In return, perhaps you might consider to which degree “I know what is best for you” actually is the message expressed or just the way you translate “care” in your mind.
And what’s so wrong about being cared about/for, anyway?
Thank you, I agree that ‘caring and giving care’ have different meanings, needs and manifestations. Each experience is unique and individualistic.
Thank you for your thought provoking post, Charlotte Wittenkamp – I enjoyed reading it and it did take me back to the times I was privileged to interact with people from over 38 countries.
Please allow me to put in my “tuppence worth”. The subject matter is a vast one and if viewed from the different cultures, socio-religious matters, whether “care” was expressed in patriachal or matriachal society, and all the other inter twining factors, it can be condensed down to one thing – the moment of interaction with that particular individual at that specific moment in time. That is “a personal moment”.

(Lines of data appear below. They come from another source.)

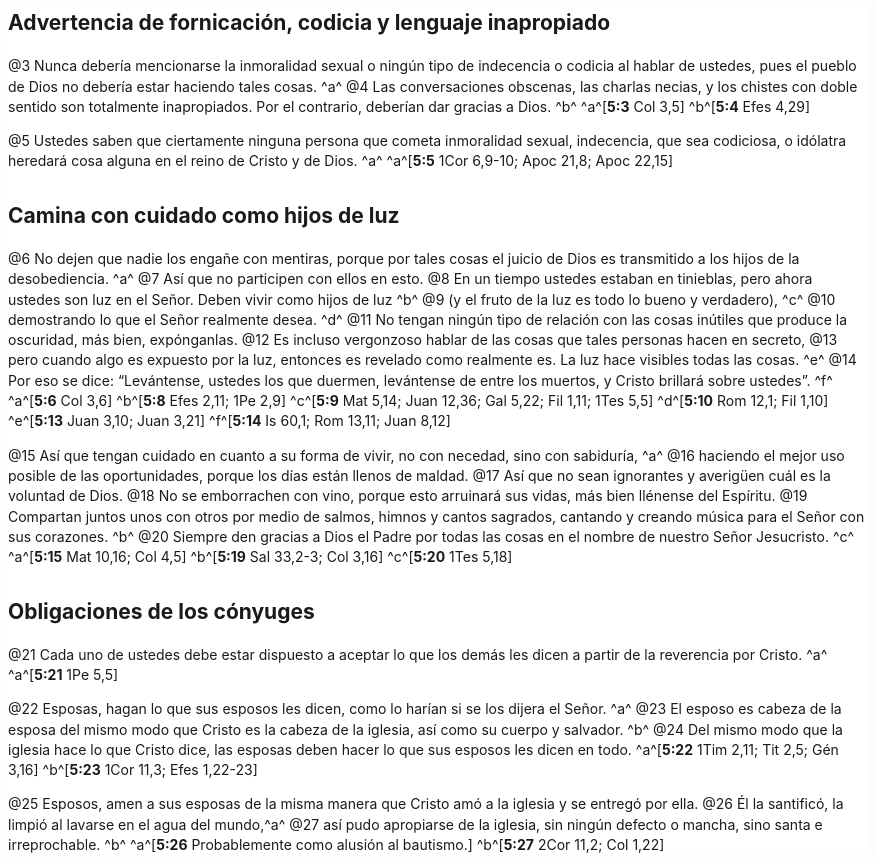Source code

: ## Advertencia de fornicación, codicia y lenguaje inapropiado
@3 Nunca debería mencionarse la inmoralidad sexual o ningún tipo de indecencia o codicia al hablar de ustedes, pues el pueblo de Dios no debería estar haciendo tales cosas. ^a^ @4 Las conversaciones obscenas, las charlas necias, y los chistes con doble sentido son totalmente inapropiados. Por el contrario, deberían dar gracias a Dios. ^b^ 
^a^[**5:3** Col 3,5] ^b^[**5:4** Efes 4,29]

@5 Ustedes saben que ciertamente ninguna persona que cometa inmoralidad sexual, indecencia, que sea codiciosa, o idólatra heredará cosa alguna en el reino de Cristo y de Dios. ^a^ 
^a^[**5:5** 1Cor 6,9-10; Apoc 21,8; Apoc 22,15]

## Camina con cuidado como hijos de luz
@6 No dejen que nadie los engañe con mentiras, porque por tales cosas el juicio de Dios es transmitido a los hijos de la desobediencia. ^a^ @7 Así que no participen con ellos en esto. @8 En un tiempo ustedes estaban en tinieblas, pero ahora ustedes son luz en el Señor. Deben vivir como hijos de luz ^b^ @9 (y el fruto de la luz es todo lo bueno y verdadero), ^c^ @10 demostrando lo que el Señor realmente desea. ^d^ @11 No tengan ningún tipo de relación con las cosas inútiles que produce la oscuridad, más bien, expónganlas. @12 Es incluso vergonzoso hablar de las cosas que tales personas hacen en secreto, @13 pero cuando algo es expuesto por la luz, entonces es revelado como realmente es. La luz hace visibles todas las cosas. ^e^ @14 Por eso se dice: “Levántense, ustedes los que duermen, levántense de entre los muertos, y Cristo brillará sobre ustedes”. ^f^ 
^a^[**5:6** Col 3,6] ^b^[**5:8** Efes 2,11; 1Pe 2,9] ^c^[**5:9** Mat 5,14; Juan 12,36; Gal 5,22; Fil 1,11; 1Tes 5,5] ^d^[**5:10** Rom 12,1; Fil 1,10] ^e^[**5:13** Juan 3,10; Juan 3,21] ^f^[**5:14** Is 60,1; Rom 13,11; Juan 8,12]

@15 Así que tengan cuidado en cuanto a su forma de vivir, no con necedad, sino con sabiduría, ^a^ @16 haciendo el mejor uso posible de las oportunidades, porque los días están llenos de maldad. @17 Así que no sean ignorantes y averigüen cuál es la voluntad de Dios. @18 No se emborrachen con vino, porque esto arruinará sus vidas, más bien llénense del Espíritu. @19 Compartan juntos unos con otros por medio de salmos, himnos y cantos sagrados, cantando y creando música para el Señor con sus corazones. ^b^ @20 Siempre den gracias a Dios el Padre por todas las cosas en el nombre de nuestro Señor Jesucristo. ^c^ 
^a^[**5:15** Mat 10,16; Col 4,5] ^b^[**5:19** Sal 33,2-3; Col 3,16] ^c^[**5:20** 1Tes 5,18]

## Obligaciones de los cónyuges
@21 Cada uno de ustedes debe estar dispuesto a aceptar lo que los demás les dicen a partir de la reverencia por Cristo. ^a^ 
^a^[**5:21** 1Pe 5,5]

@22 Esposas, hagan lo que sus esposos les dicen, como lo harían si se los dijera el Señor. ^a^ @23 El esposo es cabeza de la esposa del mismo modo que Cristo es la cabeza de la iglesia, así como su cuerpo y salvador. ^b^ @24 Del mismo modo que la iglesia hace lo que Cristo dice, las esposas deben hacer lo que sus esposos les dicen en todo. 
^a^[**5:22** 1Tim 2,11; Tit 2,5; Gén 3,16] ^b^[**5:23** 1Cor 11,3; Efes 1,22-23]

@25 Esposos, amen a sus esposas de la misma manera que Cristo amó a la iglesia y se entregó por ella. @26 Él la santificó, la limpió al lavarse en el agua del mundo,^a^ @27 así pudo apropiarse de la iglesia, sin ningún defecto o mancha, sino santa e irreprochable. ^b^ 
^a^[**5:26** Probablemente como alusión al bautismo.] ^b^[**5:27** 2Cor 11,2; Col 1,22]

How, when, where and why the word “care” was used, also has an important impact. Yes, it can be easily misunderstood or misinterpreted. These days, I prefer to show empathy and ask how I can be of help.
Semantics, woke, and numerous issues have arisen that make even ‘care givers of all kinds” cautious, more so in humanitarian situations.
Charlotte, thank you for bringing this subject to our closer attention.
I care so I will share.
A friend shared how his mother started their interactions with a “how do you need me to show up today?”
Sometimes my friend needed a mom. Sometimes they needed to bounce an idea. Sometimes all that any of us needs is a hug.
On the opposite side is the person who can only express care on his/her own terms. It is hard to show care by being present for the other if nobody were ever present for that person growing up. For all the scientific hooey around the love languages, something similar probably exists when caring-interactions go awry and we are not met in our need.